Is Apple lagging in AI?
As we’ve become increasingly besotted by the achievements and failings of Large Language Models (LLMs) like GPT-4 in ChatGPT, it has become fashionable to speculate that Apple has been left behind these recent developments in AI and Machine Learning (ML), and wonder when and how it might catch up. This article considers what Apple might have up its sleeve for macOS in the coming year or so.
Apple has declared that its greatest interest is in on-device ML and AI, citing its overriding concerns with privacy. While this is heartening, there are other good reasons that Apple doesn’t want to commit to large-scale off-device AI, which could only compete for bandwidth and servers with iCloud and other profitable services.
Apple’s products are already well-equipped to perform sophisticated ML tasks, unlike the hardware of most of its competitors. For instance, all iPhone models introduced since the iPhone 8 in September 2017, all iPads introduced since March 2020, all Apple silicon Macs, and the Apple Vision Pro have a neural engine (ANE) in their chip. Poorest-equipped are Intel Macs, although Apple’s engineers have surprised us with the amount of ML they have been able to run with only limited hardware support.
The last few years have seen the use of ML in a wide range of tasks across macOS, iPadOS and iOS. Some of the more familiar examples include:
Visual Look Up, local image analysis and recognition, with off-device reference data;
Live Text, on-device text recognition in images;
machine translation, on- or off-device;
natural language processing, on-device.
One simple illustration of these is in natural language processing, as shown in my app Nalaprop.
This recognises and analyses multiple languages in the same text document, here with French (upper paragraph) and Spanish (lower). Words are parsed into different parts of speech, and can be taken down to lemmas, word roots such as the verb be for is, are, was, etc. Currently this supports half a dozen languages in full, and recognises most others. Nalaprop doesn’t have to work any magic with neural networks or ML to deliver this, as it’s all built into an accessible API.

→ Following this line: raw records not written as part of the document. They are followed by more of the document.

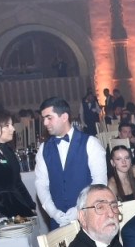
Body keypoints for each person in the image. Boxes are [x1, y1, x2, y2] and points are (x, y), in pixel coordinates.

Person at [34, 96, 108, 229]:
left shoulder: (91, 143)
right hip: (57, 222)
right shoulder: (43, 149)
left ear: (64, 117)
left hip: (89, 218)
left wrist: (78, 210)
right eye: (43, 118)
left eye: (49, 118)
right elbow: (41, 184)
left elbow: (100, 183)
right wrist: (53, 212)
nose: (44, 123)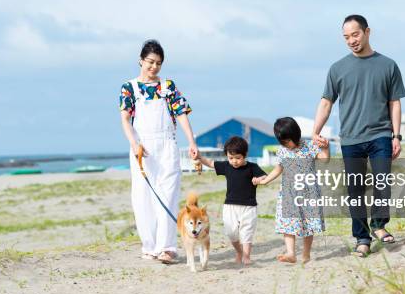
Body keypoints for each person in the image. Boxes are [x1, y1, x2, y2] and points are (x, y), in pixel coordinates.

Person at [312, 15, 405, 257]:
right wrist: (315, 131)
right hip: (351, 138)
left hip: (381, 135)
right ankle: (362, 238)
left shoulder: (388, 65)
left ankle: (378, 224)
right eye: (346, 37)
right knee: (355, 190)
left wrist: (397, 136)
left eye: (355, 35)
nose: (351, 41)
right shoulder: (337, 69)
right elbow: (326, 103)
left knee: (382, 181)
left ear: (367, 32)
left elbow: (394, 103)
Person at [119, 40, 198, 264]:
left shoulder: (168, 86)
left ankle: (167, 248)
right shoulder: (129, 88)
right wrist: (135, 144)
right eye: (150, 62)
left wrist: (191, 141)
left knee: (169, 194)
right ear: (141, 60)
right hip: (142, 147)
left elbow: (181, 113)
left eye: (159, 64)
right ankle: (149, 246)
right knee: (142, 197)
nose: (154, 67)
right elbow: (125, 119)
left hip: (167, 145)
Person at [254, 117, 329, 264]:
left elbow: (325, 159)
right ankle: (290, 253)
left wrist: (325, 148)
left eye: (287, 141)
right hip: (288, 193)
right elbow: (278, 169)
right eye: (282, 142)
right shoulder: (282, 151)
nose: (286, 145)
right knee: (288, 223)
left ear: (296, 135)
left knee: (309, 225)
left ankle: (306, 254)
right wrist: (265, 180)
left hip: (309, 192)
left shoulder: (309, 146)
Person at [196, 136, 266, 265]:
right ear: (227, 156)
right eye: (231, 158)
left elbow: (264, 176)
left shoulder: (252, 167)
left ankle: (246, 256)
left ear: (245, 155)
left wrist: (259, 180)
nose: (234, 161)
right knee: (231, 233)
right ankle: (239, 251)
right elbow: (211, 163)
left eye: (238, 158)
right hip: (230, 206)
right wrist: (199, 157)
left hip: (249, 206)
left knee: (246, 232)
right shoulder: (227, 166)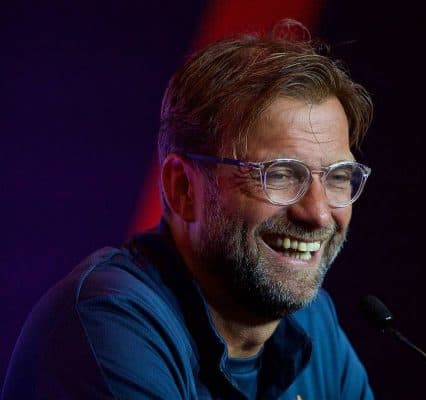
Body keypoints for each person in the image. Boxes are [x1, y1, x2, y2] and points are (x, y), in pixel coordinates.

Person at [2, 20, 374, 400]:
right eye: (279, 175)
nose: (319, 214)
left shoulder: (312, 322)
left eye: (338, 177)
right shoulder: (105, 325)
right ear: (183, 188)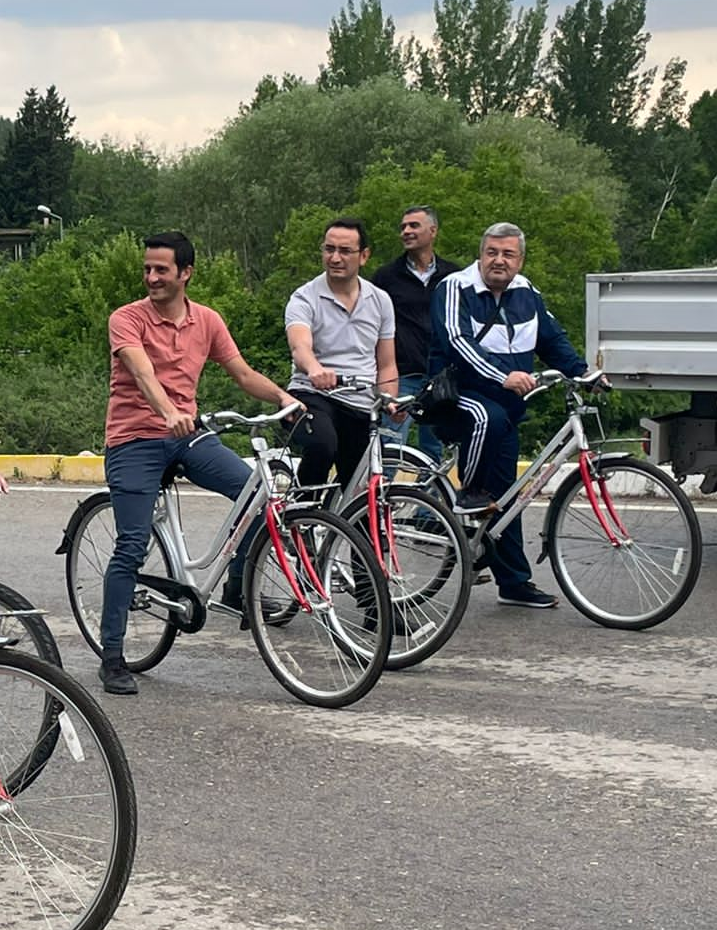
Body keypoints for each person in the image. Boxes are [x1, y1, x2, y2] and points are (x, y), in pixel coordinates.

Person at [98, 231, 300, 697]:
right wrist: (167, 410)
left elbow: (243, 373)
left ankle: (236, 586)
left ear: (185, 273)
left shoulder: (206, 320)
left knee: (256, 493)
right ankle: (112, 655)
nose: (151, 277)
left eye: (161, 270)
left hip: (188, 436)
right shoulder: (126, 319)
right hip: (134, 439)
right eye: (147, 269)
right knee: (130, 543)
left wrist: (285, 398)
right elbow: (141, 371)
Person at [431, 222, 594, 611]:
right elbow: (456, 342)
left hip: (507, 407)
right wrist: (502, 376)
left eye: (508, 254)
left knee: (509, 497)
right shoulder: (454, 288)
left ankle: (514, 582)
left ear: (520, 260)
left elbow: (552, 339)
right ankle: (466, 494)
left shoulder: (526, 293)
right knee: (489, 418)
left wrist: (583, 372)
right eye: (492, 252)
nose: (498, 261)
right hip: (457, 397)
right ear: (481, 254)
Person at [285, 217, 398, 493]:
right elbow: (300, 347)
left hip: (359, 402)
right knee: (324, 444)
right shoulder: (304, 297)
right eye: (329, 249)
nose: (335, 258)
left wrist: (391, 400)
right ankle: (299, 516)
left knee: (362, 490)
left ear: (364, 256)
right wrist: (314, 369)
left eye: (345, 251)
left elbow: (387, 363)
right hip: (313, 395)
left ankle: (353, 531)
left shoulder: (380, 300)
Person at [370, 205, 462, 464]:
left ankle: (427, 506)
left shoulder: (453, 276)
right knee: (389, 447)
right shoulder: (386, 277)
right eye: (403, 227)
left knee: (433, 453)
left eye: (413, 226)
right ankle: (380, 504)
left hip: (440, 378)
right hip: (401, 376)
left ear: (432, 231)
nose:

Although off-device translation is widely available, Apple’s operating systems also offer on-device translation, to ensure that no user content leaves that Mac or device.
Other examples of ML in use on Apple devices include motion activity models, gait analysis, hand gestures for the Apple Vision Pro, and further improvements in word and sentence completion.
Commentators appear to have been surprised at a recent paper published online in arXiv, although this is but one of many that provide signs of Apple’s interests, and the productivity of its AI/ML teams. Recent major papers include:
arXiv:2310.07704v1 October 2023, describing the Ferret multimodal large language model (MLLM) that understands spatial references in images and their verbal descriptions, for spatial understanding;
arXiv:2309.17102v2 February 2024, describing instruction-based image editing enhanced by an MLLM;
arXiv:2306.07952v3 March 2024, introducing MOFI, a vision foundation model to learn image representations from noisy annotated images, with a constructed dataset of 1.1 billion images with 2.1 million entities, based on a web corpus of 8.4 billion image-text pairs;
arXiv:2403.09611v1 March 2024, detailing the design and implementation of MM1, a family of MLLMs for multi-image reasoning, demonstrated using captioning and visual questioning tasks. These can, for example, count the number of beers on a table, read the prices from an image of the menu, and calculate their total cost.
The emphasis in this recently published work is on the integration of images with the text of LLMs to form multimodal large language models (MLLMs) that can be used to reason about the content of images. Although this research uses very large corpora and datasets in training, it appears aimed at delivery for on-device use.
While LLMs like GPT-4 in ChatGPT have been grabbing the limelight, researchers working in and with Apple appear to have been pursuing goals that are of greater relevance to Apple’s computers and devices, including its Vision Pro. Hopefully WWDC this coming June should bring more detailed announcements about the fruit of all this research.